Think pale blue, sky blue, and navy. Although the monochromatic look is the easiest colour scheme to understand, it's perhaps most difficult to apply.  A room filled with just one colour can feel boring or overwhelming, depending on how you apply it.

Monochromatic colour scheme
Monochromatic colour scheme with shades and tints of green.

2. Analogous Scheme

For a bit more contrast, an analogous palette includes colours found side by side on the colour wheel, such as orange, yellow, and green, for a colourful but relaxing feel. Neighbouring hues work well in conjunction with each other because they share the same base colours.

The secret to success with this colour scheme is to choose one shade as the main, or dominant colour in a room;(it is the colour you see the most of), then choose one, two, or three shades to be restricted-use accent hues.

3. Complementary Scheme

Using two hues directly opposite each other on the colour wheel, such as blue and orange, is guaranteed to add energy to any room. These complementary colours work well together because they balance each other visually.

The key is to not let one colour overtake the other. If the wall colour, e.g., blue appears more prominently, then use orange as an accent. The two colours appear on other elements throughout the space for a unified  look.

 4. Triadic Scheme

A triad creates an exciting palette by using three hues evenly spaced on the wheel, such as turquoise, fuchsia, and yellow-orange. These vibrant schemes work well in living rooms because they tend to offer a happy, energising vibe. Use your three colours in varying shades and tints to create more contrast or soften the brightness.

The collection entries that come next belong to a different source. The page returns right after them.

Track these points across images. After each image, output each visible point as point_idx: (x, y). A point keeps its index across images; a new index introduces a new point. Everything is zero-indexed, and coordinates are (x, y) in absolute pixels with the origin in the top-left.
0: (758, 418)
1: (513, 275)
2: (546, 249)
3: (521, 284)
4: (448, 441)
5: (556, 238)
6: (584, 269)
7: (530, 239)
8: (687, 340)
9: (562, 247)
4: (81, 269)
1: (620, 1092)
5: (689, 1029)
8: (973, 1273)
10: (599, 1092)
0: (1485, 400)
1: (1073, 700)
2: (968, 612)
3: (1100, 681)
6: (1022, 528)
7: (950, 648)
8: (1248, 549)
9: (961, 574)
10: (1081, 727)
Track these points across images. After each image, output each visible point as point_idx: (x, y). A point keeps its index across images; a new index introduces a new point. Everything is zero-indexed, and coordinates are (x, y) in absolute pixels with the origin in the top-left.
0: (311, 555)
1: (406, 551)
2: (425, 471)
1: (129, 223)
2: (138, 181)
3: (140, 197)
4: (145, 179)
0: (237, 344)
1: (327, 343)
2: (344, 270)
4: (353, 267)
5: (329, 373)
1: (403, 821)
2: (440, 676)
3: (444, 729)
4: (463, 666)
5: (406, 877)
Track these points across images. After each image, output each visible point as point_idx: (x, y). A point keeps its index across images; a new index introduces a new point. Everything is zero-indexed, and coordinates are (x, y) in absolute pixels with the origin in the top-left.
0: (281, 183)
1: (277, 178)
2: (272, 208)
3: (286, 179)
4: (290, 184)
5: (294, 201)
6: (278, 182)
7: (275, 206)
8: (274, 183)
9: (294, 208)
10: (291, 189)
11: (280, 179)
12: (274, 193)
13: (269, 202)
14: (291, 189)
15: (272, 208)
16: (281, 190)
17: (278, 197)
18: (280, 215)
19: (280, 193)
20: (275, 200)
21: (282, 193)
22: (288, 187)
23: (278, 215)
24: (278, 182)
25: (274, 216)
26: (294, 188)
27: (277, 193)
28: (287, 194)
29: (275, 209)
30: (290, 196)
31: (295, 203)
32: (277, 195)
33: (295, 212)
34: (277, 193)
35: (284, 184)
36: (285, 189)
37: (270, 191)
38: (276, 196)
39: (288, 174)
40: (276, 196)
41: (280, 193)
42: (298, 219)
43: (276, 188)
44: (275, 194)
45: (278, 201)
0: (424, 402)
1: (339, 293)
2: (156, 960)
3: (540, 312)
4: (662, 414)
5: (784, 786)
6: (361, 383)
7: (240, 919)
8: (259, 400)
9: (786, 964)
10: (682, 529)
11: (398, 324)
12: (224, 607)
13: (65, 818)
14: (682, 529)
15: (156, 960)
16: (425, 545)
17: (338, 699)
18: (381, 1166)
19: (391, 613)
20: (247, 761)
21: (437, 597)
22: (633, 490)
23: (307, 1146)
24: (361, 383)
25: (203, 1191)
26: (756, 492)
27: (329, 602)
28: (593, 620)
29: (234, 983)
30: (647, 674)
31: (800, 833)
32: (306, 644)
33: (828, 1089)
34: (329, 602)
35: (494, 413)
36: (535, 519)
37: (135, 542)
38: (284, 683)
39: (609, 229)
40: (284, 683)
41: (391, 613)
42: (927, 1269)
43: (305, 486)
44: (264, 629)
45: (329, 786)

Colour influences your emotions

Cool colours such as greens, tends to soothe, while warmer colours such as yellows are uplifting and energetic. 

Bright reds are passionate and brave, but soft pink (a tint of red) is considered sweet and delicate. Blues are perceived as calming and quiet; oranges are warm and cozy; and purple, a truly tricky colour, can be seen as sexy or spiritual.


Blue colour palette

Calming and quite blues.

Trendy colours

Just like fashion, colour schemes can be trendy and “with it” colours pop up every season. The Pantone colours of 2021 e.g., is PANTONE 17-5104 Ultimate Grey + PANTONE 13-0647 Illuminating(yellow)

When you want to re-decorate or add something new to an existing room, ask yourself: Will it date the room, where you want to apply it, in a year? Do not spend a fortune on something temporary but invest money in buying something of quality that will last you for years. (goedkoop koop is duur koop)

In the end, though, YOU need to live in your house, and you need to be happy with your choices.